Business trips will be more purposeful but fewer in number in a post-pandemic world, a group of European business leaders has suggested.

A panel of European business leaders responsible for corporate travel from across ten industries convened by Accor highlighted sustainability and well-being as two of the key watchwords in a world where financial budgets are being replaced by carbon ones. Business travel will remain at a lower level than pre-pandemic, with Accor’s Sophie Hulgard, northern Europe senior vice president of sales, expecting 20 per cent fewer business trips this year 2022 compared to 2019. Another delegate at the ‘Masters of Travel’ event suggested there would be 50 per cent fewer trips. 

The forecast reduction was attributed to technology replacing the need to travel while the remainder is ‘business critical’ travel.
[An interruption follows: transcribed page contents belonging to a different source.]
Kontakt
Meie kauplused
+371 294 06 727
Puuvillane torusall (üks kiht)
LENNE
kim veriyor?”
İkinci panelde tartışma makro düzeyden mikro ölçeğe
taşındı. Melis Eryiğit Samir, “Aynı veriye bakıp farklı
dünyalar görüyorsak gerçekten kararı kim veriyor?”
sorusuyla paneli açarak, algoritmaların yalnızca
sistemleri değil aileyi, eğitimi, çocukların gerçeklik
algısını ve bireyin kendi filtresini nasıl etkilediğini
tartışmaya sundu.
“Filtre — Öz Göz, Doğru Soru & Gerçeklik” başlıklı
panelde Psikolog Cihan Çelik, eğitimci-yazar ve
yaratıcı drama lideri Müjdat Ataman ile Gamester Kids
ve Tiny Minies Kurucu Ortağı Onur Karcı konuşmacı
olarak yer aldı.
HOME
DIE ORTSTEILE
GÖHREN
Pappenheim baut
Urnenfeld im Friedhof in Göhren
However, the Accor research revealed that workers expect to make 25 per cent more revenue through face-to-face meetings than virtual ones, achieve three times as much from them, and benefit from a range of well-being advantages including much-missed social interaction with colleagues and associates.

Delegates said that engaging employees and motivating them to get back on the road, when they are now used to working from home, is a priority for businesses in 2022 because they believe that productivity and revenue go up when people connect in person. Firms anticipate making an average of 23 per cent more deals a year when they are able to speak to their contacts face-to-face, rather than using only video or phone conferencing options, the Accor study found.
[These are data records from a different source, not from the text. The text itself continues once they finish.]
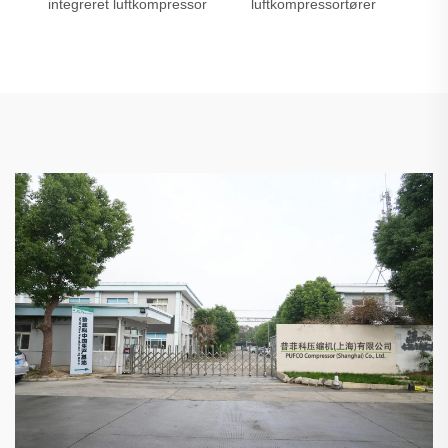
integreret luftkompressor
luftkompressortører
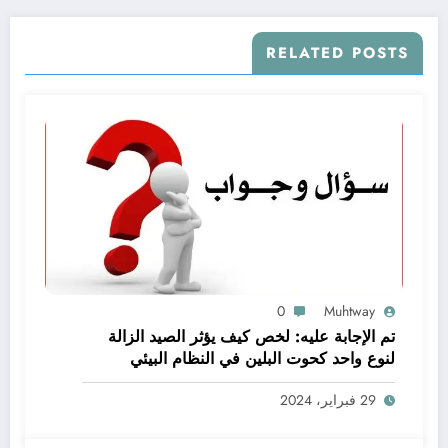
RELATED POSTS
0
Muhtway
تم الإجابة عليه: لخص كيف يؤثر الصيد الزالة
لنوع واحد كحوت البلين في النظام البيئي
baleen whale كاملا
29 فبراير، 2024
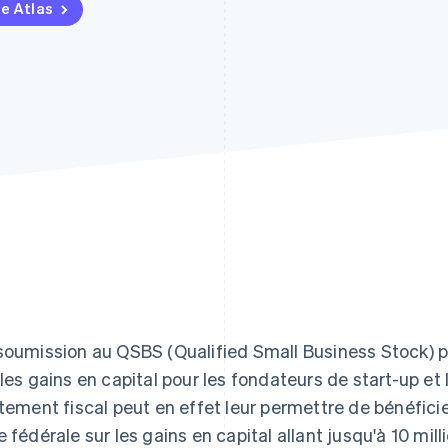
pe Atlas
soumission au QSBS (Qualified Small Business Stock) p
 les gains en capital pour les fondateurs de start-up et
itement fiscal peut en effet leur permettre de bénéfici
e fédérale sur les gains en capital allant jusqu'à 10 mill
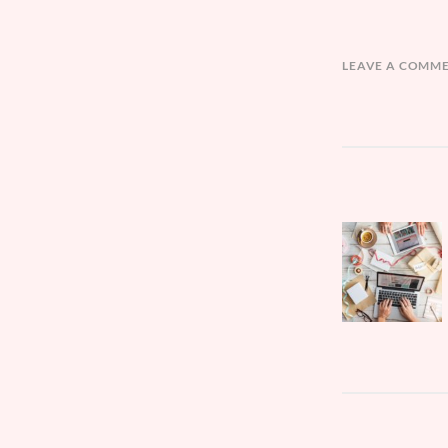
LEAVE A COMM
文
Parent
章
post:
導
覽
But business travel priorities have undergone a major shift, with any trip needing to justify its carbon cost. The pandemic has stimulated the emergence of “mindful travel”, where business travellers aim to make travel count professionally, economically, sustainably and personally. 

Hulgard said: “Twenty per cent of business meetings may have gone forever, to be replaced by virtual equivalents or the realisation that they simply weren’t necessary in the first place. Instead, we are seeing the emergence of a much more purposeful business travel sector where companies want to maximise the value of each trip to reconnect teams, grow culture, strategise, close deals, and strengthen bonds with employees.

“Business travel enables real connections and has incredible power and value, not just in financial terms but – in the new post-pandemic mindset – increased employee satisfaction and well-being and therefore loyalty to employers. But the future of business travel must banish inconsequential trips and replace them with business-critical travel that is sustainably planned and delivers for the employee, the employer and the planet.”